--- Data section Enclosed Below ---

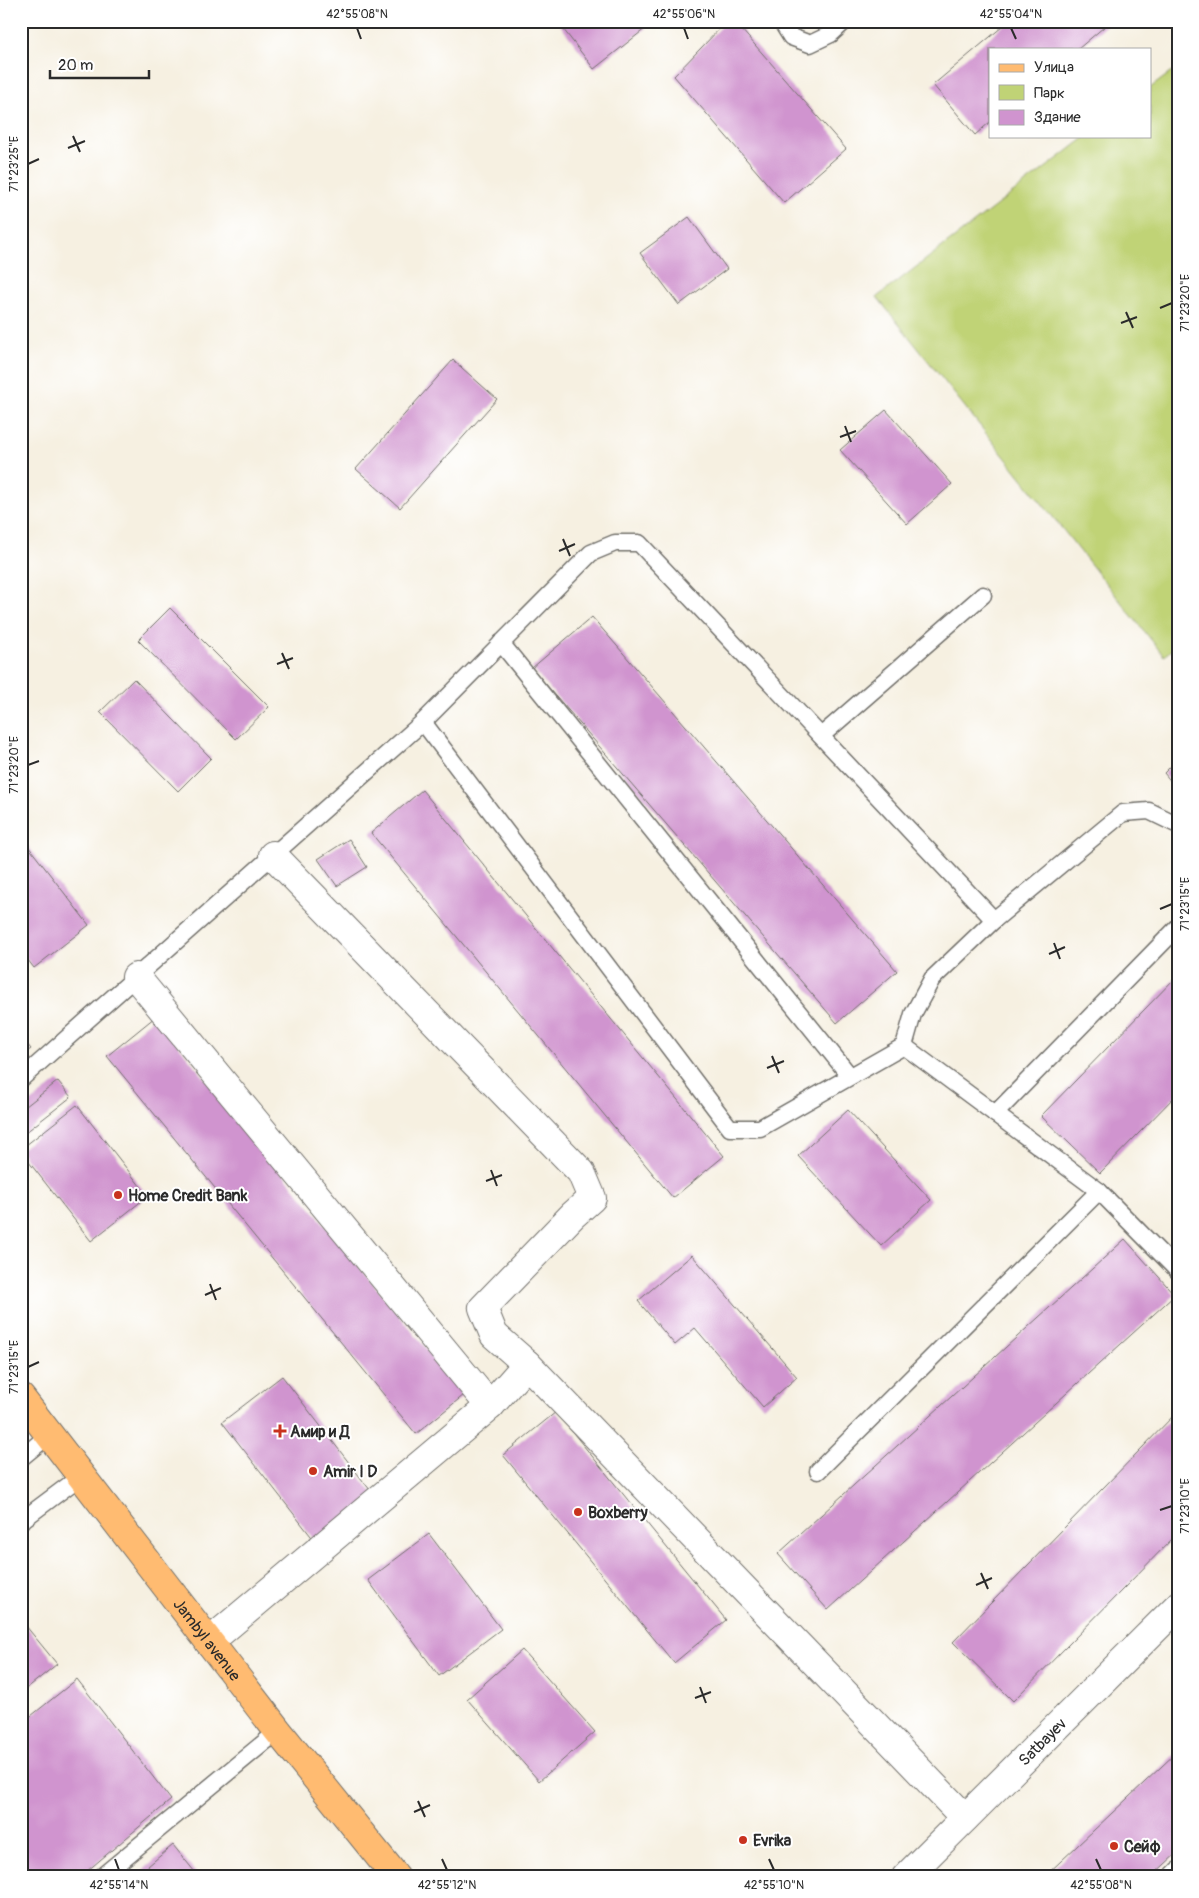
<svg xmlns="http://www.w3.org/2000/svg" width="1199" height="1898" font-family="Pangolin,sans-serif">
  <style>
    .green { fill: #c0d376; stroke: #767f50 }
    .building { fill: #d094cf }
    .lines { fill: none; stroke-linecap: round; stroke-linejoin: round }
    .service-casing { stroke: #72706b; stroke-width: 19 }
    .minor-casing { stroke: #72706b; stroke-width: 30 }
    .tertiary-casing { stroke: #72706b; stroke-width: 30 }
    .primary-casing { stroke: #72706b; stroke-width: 30 }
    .service { stroke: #fff; stroke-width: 16 }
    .minor { stroke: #fff; stroke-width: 28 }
    .tertiary { stroke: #fff; stroke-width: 28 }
    .primary { stroke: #ffbb71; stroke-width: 28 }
    .ticks { fill: none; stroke: #2b2b2b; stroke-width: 2 }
    .poi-dot { fill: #c8321e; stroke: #fff; stroke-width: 2 }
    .labels { text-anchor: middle; stroke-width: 4; stroke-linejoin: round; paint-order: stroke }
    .poi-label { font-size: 16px; font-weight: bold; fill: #2b2b2b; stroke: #fff; text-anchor: start }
    .street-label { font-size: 16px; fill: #2b2b2b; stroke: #fff }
    .neatline { fill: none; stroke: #2b2b2b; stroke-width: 2 }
    .ticks-label { font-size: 12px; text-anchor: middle; fill: #2b2b2b }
  </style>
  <rect width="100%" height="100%" fill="#fff"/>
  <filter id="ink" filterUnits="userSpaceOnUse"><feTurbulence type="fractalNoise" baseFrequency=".02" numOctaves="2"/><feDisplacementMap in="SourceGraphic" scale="10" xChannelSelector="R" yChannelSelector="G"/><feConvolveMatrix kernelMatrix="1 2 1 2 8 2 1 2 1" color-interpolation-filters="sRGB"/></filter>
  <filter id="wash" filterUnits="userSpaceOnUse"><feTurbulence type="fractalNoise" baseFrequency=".0096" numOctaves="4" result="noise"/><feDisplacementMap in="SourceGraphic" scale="20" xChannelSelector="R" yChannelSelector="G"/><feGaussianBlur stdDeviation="1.12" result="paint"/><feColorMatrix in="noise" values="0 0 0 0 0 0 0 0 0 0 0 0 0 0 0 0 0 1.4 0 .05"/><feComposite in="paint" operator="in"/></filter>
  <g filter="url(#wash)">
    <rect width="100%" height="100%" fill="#f6f0e1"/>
    <polygon class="green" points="1178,67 1178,644 1164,656 877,297 1087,136 1150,136 1150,88"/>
    <g id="blocks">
      <g class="building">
        <polygon points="565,21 641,21 646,28 594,69 560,25"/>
        <polygon points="727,21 734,21 846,149 784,203 674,76"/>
        <polygon points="1009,21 1111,21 1078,49 990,49 990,122 975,135 933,85"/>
        <polygon points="689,217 727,269 679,305 640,253"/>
        <polygon points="453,360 497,399 400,508 356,469"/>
        <polygon points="886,410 952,484 907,524 840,450"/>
        <polygon points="170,608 269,707 236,739 138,640"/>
        <polygon points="592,617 897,971 837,1023 532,668"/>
        <polygon points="134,679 211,758 178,791 100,712"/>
        <polygon points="1178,759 1178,790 1164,773"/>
        <polygon points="422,790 724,1156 673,1198 371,833"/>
        <polygon points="21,837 89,925 34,968 21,951"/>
        <polygon points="349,839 367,867 337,886 318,859"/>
        <polygon points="1178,975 1178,1093 1100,1173 1041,1116"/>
        <polygon points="155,1017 464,1395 416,1434 107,1056"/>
        <polygon points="21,1037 31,1049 21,1056"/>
        <polygon points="58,1081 71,1097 21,1136 21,1110"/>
        <polygon points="77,1105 148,1196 91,1241 21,1152 21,1149"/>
        <polygon points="848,1110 931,1200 881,1246 798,1156"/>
        <polygon points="1125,1239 1175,1295 828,1610 778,1554"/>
        <polygon points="692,1255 797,1377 763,1407 695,1328 675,1345 638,1301"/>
        <polygon points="282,1376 377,1499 318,1545 222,1422"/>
        <polygon points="1178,1411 1178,1533 1013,1701 953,1642"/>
        <polygon points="556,1412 726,1620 674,1663 503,1455"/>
        <polygon points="429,1534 501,1629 439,1676 368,1580"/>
        <polygon points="21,1620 57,1664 21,1693"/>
        <polygon points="522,1650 595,1732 539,1781 467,1699"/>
        <polygon points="77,1679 171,1800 80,1877 21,1877 21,1724"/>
        <polygon points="1178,1751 1178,1852 1151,1877 1044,1877"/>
        <polygon points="173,1845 199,1877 135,1877"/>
      </g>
    </g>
  </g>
  <g filter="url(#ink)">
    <use href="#blocks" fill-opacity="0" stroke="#72706b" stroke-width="1"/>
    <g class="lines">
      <g class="service-casing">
        <g id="service">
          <polyline points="781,21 791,37 810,44 831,34 845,21"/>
          <polyline points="501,643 850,1076"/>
          <polyline points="423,722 730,1128 760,1128 904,1046"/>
          <polyline points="821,736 983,595"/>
          <polyline points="994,920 932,979 913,1014 904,1046 1099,1191 1178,1271"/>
          <polyline points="21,1079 423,722 591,553 615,543 639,543 994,920 1123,813 1149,811 1178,825"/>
          <polyline points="995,1114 1178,927"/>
          <polyline points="21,1458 49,1435"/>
          <polyline points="818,1471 1099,1191"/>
          <polyline points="21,1521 81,1476"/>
          <polyline points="101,1877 278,1731"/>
          <polyline points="1171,1877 1178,1870"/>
        </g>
      </g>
      <g class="minor-casing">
        <g id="minor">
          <polyline points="136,977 490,1406"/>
          <polyline points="527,1364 965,1818"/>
          <polyline points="209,1642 490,1406 527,1364 494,1335 483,1308 573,1215 592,1198 581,1172 273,855"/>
        </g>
      </g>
      <g class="tertiary-casing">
        <g id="tertiary">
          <path id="s1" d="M906 1877 1178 1606"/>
        </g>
      </g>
      <g class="primary-casing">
        <g id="primary">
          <path id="s2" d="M21 1398 278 1731 396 1877"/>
        </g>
      </g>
      <use href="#service" class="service"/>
      <use href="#minor" class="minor"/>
      <use href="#tertiary" class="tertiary"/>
      <use href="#primary" class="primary"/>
    </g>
  </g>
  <path class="ticks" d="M357 28 361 39M684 28 688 39M1011 28 1016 39M73 136 80 152M68 148 85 141M28 164 39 159M1160 308 1172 303M1126 312 1133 328M1121 323 1137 317M845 426 851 442M840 437 856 431M563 539 570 556M559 551 575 544M282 653 289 669M277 664 293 658M28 765 39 761M1160 909 1172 904M1054 943 1060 959M1049 954 1065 947M772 1056 779 1073M767 1068 784 1061M491 1170 497 1186M486 1181 502 1175M210 1284 216 1300M205 1295 221 1288M28 1367 39 1362M1160 1510 1172 1506M981 1573 988 1589M976 1585 992 1578M700 1687 706 1703M695 1698 711 1692M418 1801 425 1817M414 1812 430 1805M115 1859 119 1870M442 1859 447 1870M769 1859 774 1870M1096 1859 1101 1870"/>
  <g class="poi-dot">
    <circle cx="118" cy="1195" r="5"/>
    <path d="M277.5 1423.5h5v5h5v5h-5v5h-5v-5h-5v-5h5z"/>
    <circle cx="313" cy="1471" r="5"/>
    <circle cx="578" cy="1512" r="5"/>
    <circle cx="743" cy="1840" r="5"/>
    <circle cx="1114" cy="1846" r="5"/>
  </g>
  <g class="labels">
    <g class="poi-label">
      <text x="128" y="1201">Home Credit Bank</text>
      <text x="290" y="1437">Амир и Д</text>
      <text x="323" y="1477">Amir I D</text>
      <text x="588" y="1518">Boxberry</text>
      <text x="753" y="1846">Evrika</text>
      <text x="1124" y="1852">Сейф</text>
    </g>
    <g class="street-label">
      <text dy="6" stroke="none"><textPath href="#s2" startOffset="305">Jambyl avenue</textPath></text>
      <text dy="6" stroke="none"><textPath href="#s1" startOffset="192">Satbayev</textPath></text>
    </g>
  </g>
  <rect width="1199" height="1898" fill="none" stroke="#fff" stroke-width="55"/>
  <rect x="989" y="48" width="162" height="90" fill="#ffffff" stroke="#aaaaaa"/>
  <rect x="999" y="64" width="25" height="8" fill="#ffbb71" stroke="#aaaaaa"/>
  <text x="1034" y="72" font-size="15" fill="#2b2b2b">Улица</text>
  <rect x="999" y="85" width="25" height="15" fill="#c0d376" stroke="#aaaaaa"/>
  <text x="1034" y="98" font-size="15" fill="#2b2b2b">Парк</text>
  <rect x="999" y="110" width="25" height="15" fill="#d094cf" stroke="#aaaaaa"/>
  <text x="1034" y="122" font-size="15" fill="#2b2b2b">Здание</text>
  <path d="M50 70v8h99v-8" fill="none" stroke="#2b2b2b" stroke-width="2.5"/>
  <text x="58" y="70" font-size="15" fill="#2b2b2b" stroke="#ffffff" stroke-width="4" paint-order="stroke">20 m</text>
  <rect x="28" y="28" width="1144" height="1842" class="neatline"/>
  <g class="ticks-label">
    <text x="357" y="18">42°55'08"N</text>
    <text x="684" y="18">42°55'06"N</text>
    <text x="1011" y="18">42°55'04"N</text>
    <text transform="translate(14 164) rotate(-90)" y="4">71°23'25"E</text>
    <text transform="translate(1185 303) rotate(-90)" y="4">71°23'20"E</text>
    <text transform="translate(14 765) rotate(-90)" y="4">71°23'20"E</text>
    <text transform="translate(1185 904) rotate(-90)" y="4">71°23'15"E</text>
    <text transform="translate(14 1367) rotate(-90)" y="4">71°23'15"E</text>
    <text transform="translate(1185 1506) rotate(-90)" y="4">71°23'10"E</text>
    <text x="119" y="1889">42°55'14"N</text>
    <text x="447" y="1889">42°55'12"N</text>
    <text x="774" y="1889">42°55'10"N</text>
    <text x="1101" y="1889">42°55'08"N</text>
  </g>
</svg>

--- End of Enclosed Data section ---

> _Task requirements_
Filter by the word "feDisplacementMap": copy every line of the data that holds it.

> _Response area_
  <filter id="ink" filterUnits="userSpaceOnUse"><feTurbulence type="fractalNoise" baseFrequency=".02" numOctaves="2"/><feDisplacementMap in="SourceGraphic" scale="10" xChannelSelector="R" yChannelSelector="G"/><feConvolveMatrix kernelMatrix="1 2 1 2 8 2 1 2 1" color-interpolation-filters="sRGB"/></filter>
  <filter id="wash" filterUnits="userSpaceOnUse"><feTurbulence type="fractalNoise" baseFrequency=".0096" numOctaves="4" result="noise"/><feDisplacementMap in="SourceGraphic" scale="20" xChannelSelector="R" yChannelSelector="G"/><feGaussianBlur stdDeviation="1.12" result="paint"/><feColorMatrix in="noise" values="0 0 0 0 0 0 0 0 0 0 0 0 0 0 0 0 0 1.4 0 .05"/><feComposite in="paint" operator="in"/></filter>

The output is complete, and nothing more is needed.